## Main

Cystic fibrosis (CF) is a fatal autosomal recessive disease. The absence or reduction of functional CFTR (cystic fibrosis transmembrane conductance regulator) affects multiple organs; the impact on the lungs is the cause of most morbidity and mortality in humans, and the majority of CF patients eventually succumb to lung failure. CF patients are also growth retarded (13), which is clinically relevant not only because it affects the quality of life for patients, but also because the severity of growth retardation correlates with the severity of lung disease (2,3). Furthermore, studies in which CF patients have benefited from chronically administered growth hormone suggest that generation of a growth-promoting physiologic state may improve lung function and clinical status (4,5).

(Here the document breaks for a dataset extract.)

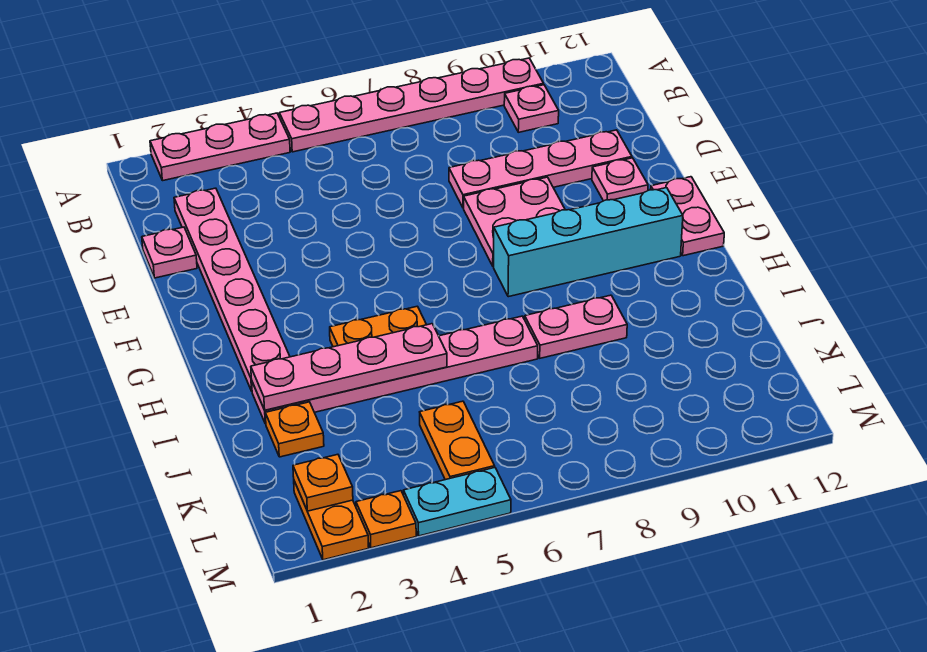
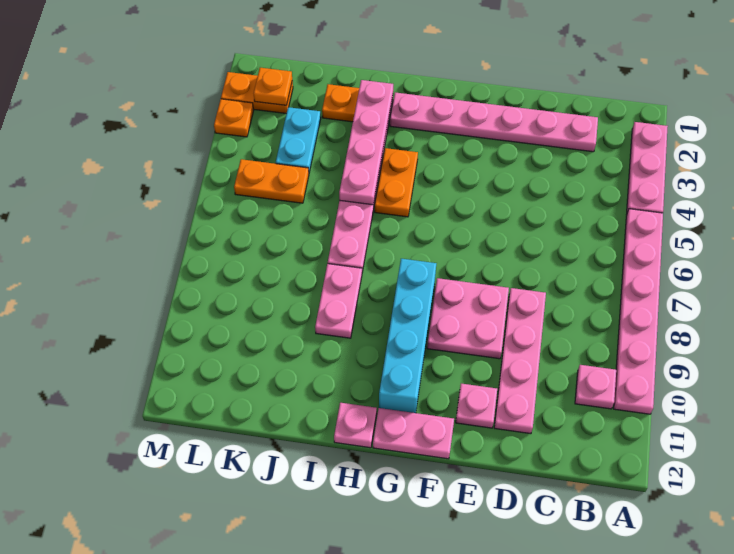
pink plate D1 level 1 -> pink plate H12 level 1
cyan plate M4:M5 level 1 -> cyan plate K3:K4 level 1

Malnutrition is a major cause of growth retardation in CF patients and results from loss of exocrine pancreatic function, elevated energy requirements (likely due to increased work of breathing), anorexia during pulmonary exacerbations, and other factors (6). Other proposed contributors to the growth deficit include a down-regulation of growth by inflammatory cytokines (7), a primary cellular energy wasting defect (8,9), and a direct effect on growth or metabolism from loss of hypothalamic CFTR (10,11). Modern therapies including aggressive nutritional intervention have led to improved growth in CF patients; nonetheless, studies show that average height and weight are still significantly below normal (12,13). The goal of achieving normal growth for all CF patients would benefit from better implementation of existing therapies as well as development of novel treatments. Further study of the mechanisms of CF growth failure may benefit from utilization of an animal model.

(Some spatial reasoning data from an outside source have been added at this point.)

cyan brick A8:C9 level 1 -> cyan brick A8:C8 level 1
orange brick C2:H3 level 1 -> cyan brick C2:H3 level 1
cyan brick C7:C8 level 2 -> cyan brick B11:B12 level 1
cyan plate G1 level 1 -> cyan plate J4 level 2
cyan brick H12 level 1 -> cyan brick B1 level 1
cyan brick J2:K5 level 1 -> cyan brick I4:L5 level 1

We propose that study of CF mice, which also have reduced growth (14,15), will yield insight into the mechanisms of growth retardation. CF mice containing a null mutation in Cftr have severe intestinal disease, evidence of pancreatic changes that are mild compared with humans, and normal lung function (16,17). CF mouse growth including length measurements and major regulatory hormones has not been described in detail. To establish a mouse model of CF growth retardation, this paper describes growth and aspects of growth regulation in mice with a null mutation in Cftr.

## METHODS

### Mice.

CF mice used in this study were homozygous for a null mutation in Cftr (Cftrtm1Unc/tm1Unc) that produces no functional protein (15,18) and were bred to congenicity on C57BL/6J for at least 12 generations. Homozygous wildtype littermates (Cftr +/+) served as controls. All mice were offspring of Cftr heterozygotes (Cftrtm1Unc/+). Hormones and mRNA were assayed at 31, 45, and 84 d to achieve a temporal profile extending from juvenile to adult ages. Mice were housed at constant temperature (22°C) on a 12 h light/dark cycle alternating at 0600h and 1800h. To aid survival of CF mice, all mice were weaned at 28 d of age, fed an enriched diet (9F Sterilizable Rodent Diet 7960, Harlan Teklad, Madison, WI) and CF mice were provided a Colyte solution (peg-3350 & electrolytes for oral solution - Schwarz Pharma, Milwaukee, WI) in place of water (19). Known deaths accounted for 40% of CF mice assigned to this study. Mice were anesthetized with avertin (0.5 mg tribromoethanol/g body weight ip) and euthanized by exsanguination via heart puncture between 1000h and 1200h. Whole pituitaries and small portions (20 mg) of the left lateral lobe of the liver were dissected, frozen in liquid nitrogen, and stored at −80°C for use in quantitative PCR. Blood was stored on ice during dissection and centrifuged at 3500g to separate serum which was stored at −80°C until use in hormone measurements. This study was approved by the Institutional Animal Care and Use Committee.

#### Growth analysis.

All mice were weighed weekly. Only mice surviving until 84 d were included in growth curve analysis, to avoid artefactual shifts from deaths of mice. Mice were measured from the tip of the nose to the base of the tail when they were anesthetized before euthanization to avoid innacuracy from movement of mice.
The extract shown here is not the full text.